February 6, 2014 - We held a kick-off event for GS3 in collaboration with Maine East High School in Park Ridge, which attracted more than 20 teachers from schools all over the Chicagoland area. After a pizza dinner (sponsored by OSEP), teachers attended two different hour-long sessions of their choosing. We offered seven concurrent sessions on a range of exciting research topics featuring presentations from the following graduate students: Justin Finkle, Jennifer Schoborg and Jessica Perez (Chemical and Biological Engineering); David Little (Communication Sciences and Disorders); Adam Weingarten and Alex Peroff (Chemistry); Emily Sun (Physics and Astronomy); and Joshua Townsend (Earth and Planetary Science). Many of the graduate student presenters were either former Reach for the Stars or Ready Set Go fellows.
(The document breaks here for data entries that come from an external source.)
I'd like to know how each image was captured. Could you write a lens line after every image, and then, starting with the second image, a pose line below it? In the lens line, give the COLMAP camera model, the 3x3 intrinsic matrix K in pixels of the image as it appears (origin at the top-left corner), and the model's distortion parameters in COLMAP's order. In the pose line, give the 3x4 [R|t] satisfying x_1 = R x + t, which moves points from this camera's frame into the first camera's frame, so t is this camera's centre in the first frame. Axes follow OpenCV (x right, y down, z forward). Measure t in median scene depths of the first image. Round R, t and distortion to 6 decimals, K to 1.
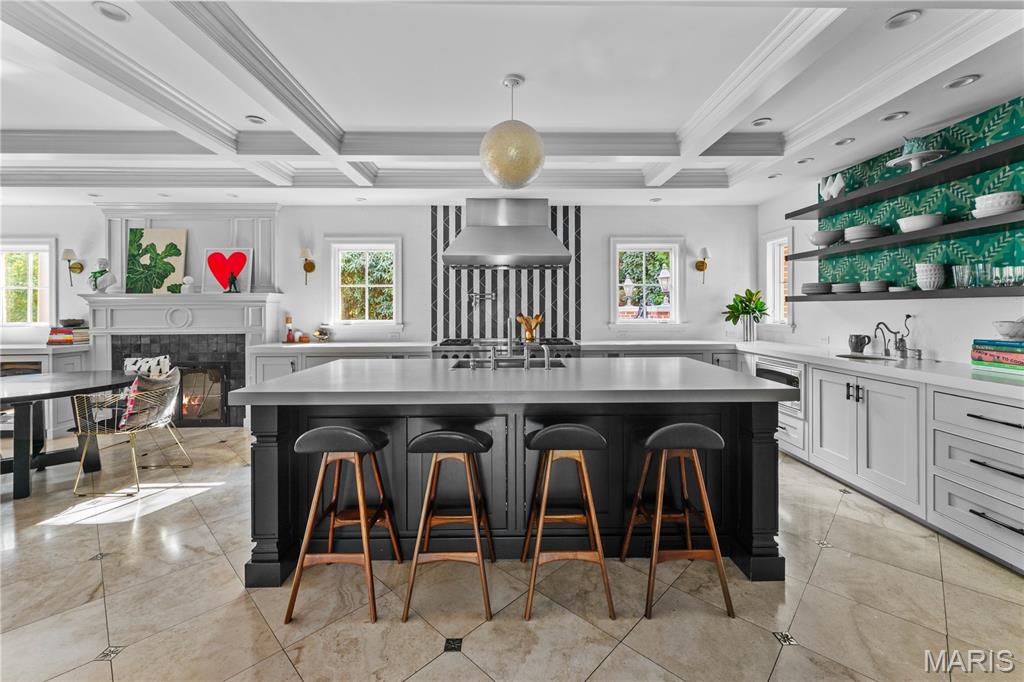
lens RADIAL K [[419.3, 0, 513.7], [0, 419.3, 307.8], [0, 0, 1]] dist [0.000019, -0.000221]
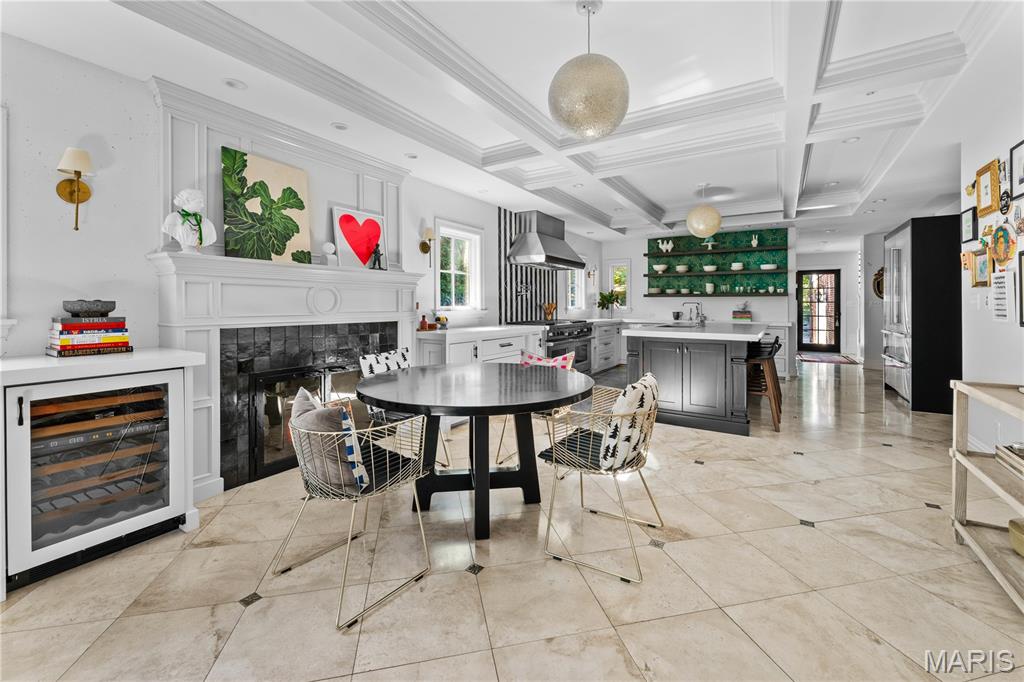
lens RADIAL K [[423.4, 0, 511.9], [0, 423.4, 307.2], [0, 0, 1]] dist [0.001953, 0.000116]
pose [[0.554076, 0.002475, 0.832462, -1.184881], [-0.009466, 0.999950, 0.003327, 0.028520], [-0.832412, -0.009724, 0.554072, 0.338427]]
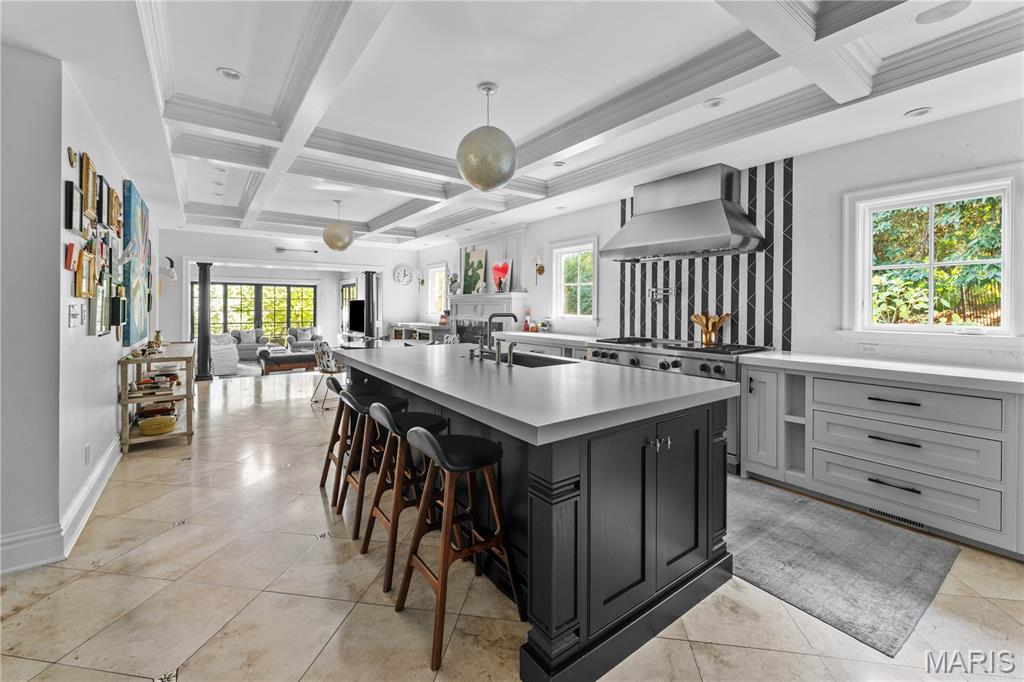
lens RADIAL K [[423.4, 0, 511.9], [0, 423.4, 307.2], [0, 0, 1]] dist [0.001953, 0.000116]
pose [[0.573443, 0.009325, -0.819192, 0.488653], [-0.003633, 0.999954, 0.008839, -0.000538], [0.819237, -0.002093, 0.573451, 0.230920]]
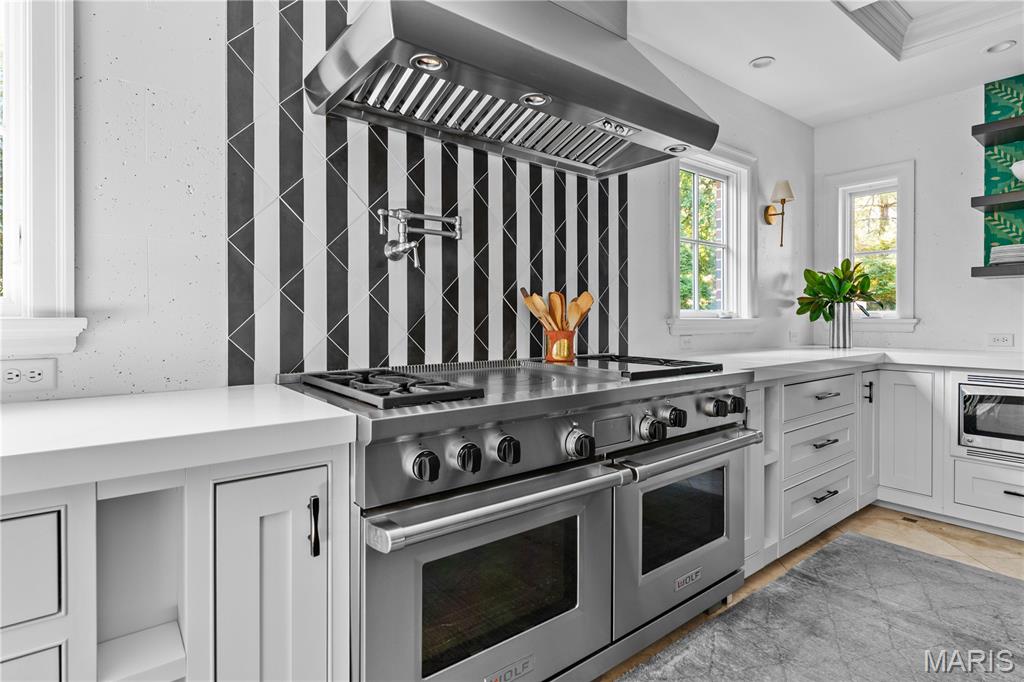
lens RADIAL K [[539.1, 0, 510.9], [0, 539.1, 320.7], [0, 0, 1]] dist [-0.000496, -0.000170]
pose [[0.792034, 0.002413, 0.610473, -0.266751], [-0.005179, 0.999983, 0.002766, 0.041244], [-0.610456, -0.005352, 0.792032, 0.676822]]
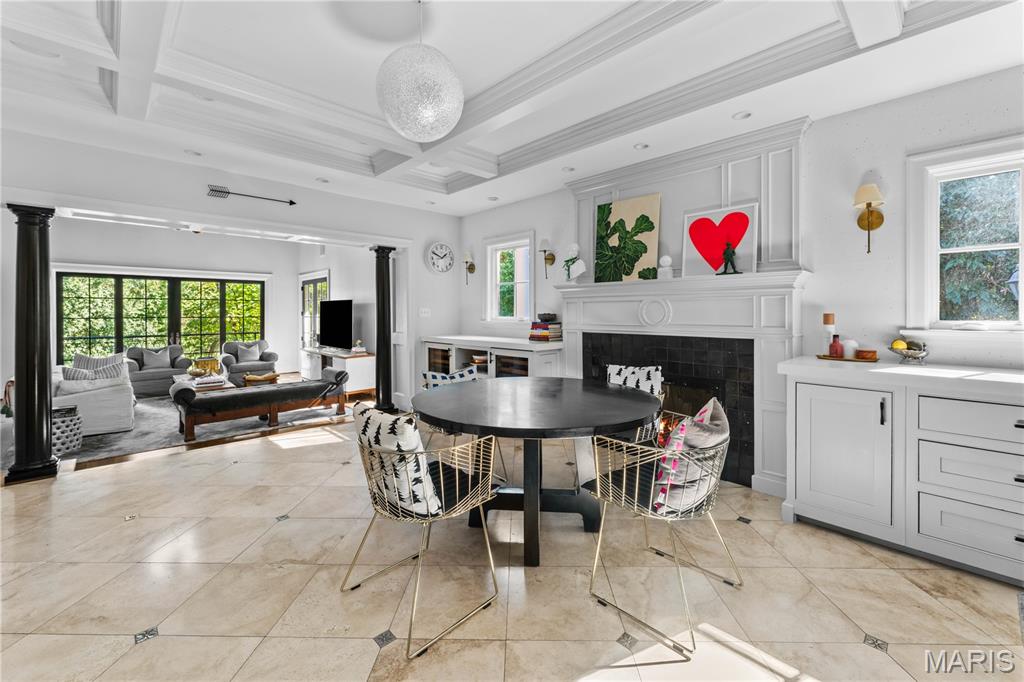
lens RADIAL K [[423.4, 0, 511.9], [0, 423.4, 307.2], [0, 0, 1]] dist [0.001953, 0.000116]
pose [[0.674264, -0.002722, -0.738485, -0.407975], [0.000111, 0.999994, -0.003585, 0.016612], [0.738490, 0.002335, 0.674260, 0.303643]]
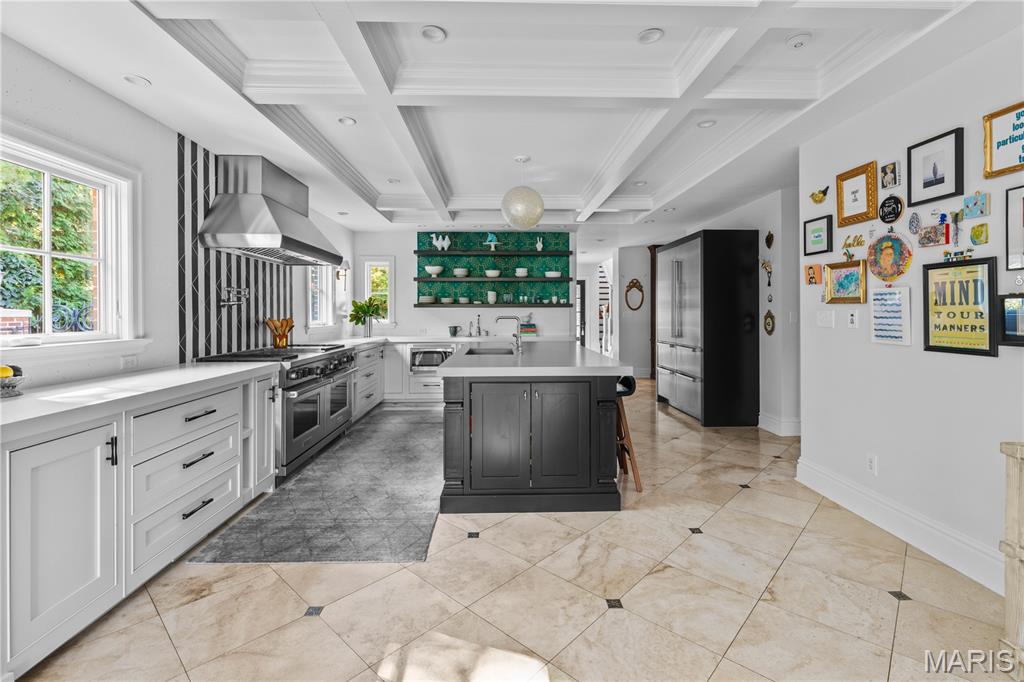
lens RADIAL K [[461.6, 0, 515.6], [0, 461.6, 309.1], [0, 0, 1]] dist [-0.001239, -0.000333]
pose [[-0.019653, 0.012746, 0.999726, -0.881108], [-0.001887, 0.999916, -0.012785, 0.010222], [-0.999805, -0.002138, -0.019627, 0.562307]]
Descriptions of the presentations from the GS3 kick-off

January 27, 2014 - Two former Ready Set Go fellows, Chen Wang (Mechanical Engineering) and Aaron Oppenheimer (Chemical and Biological Engineering), presented their research to STEM teachers at Lake View High School, a public school in Chicago. The event was attended by 24 STEM teachers from various disciplines.

January 10, 2014 - Two former Ready Set Go fellows, Adam Weingarten (Chemistry) and Bola Adeniran (Chemical and Biological Engineering), presented their research at our first GS3 event. The event was held at Muchin College Prep High School, a Charter school in downtown Chicago. Seven teachers from various STEM disciplines participated in the event.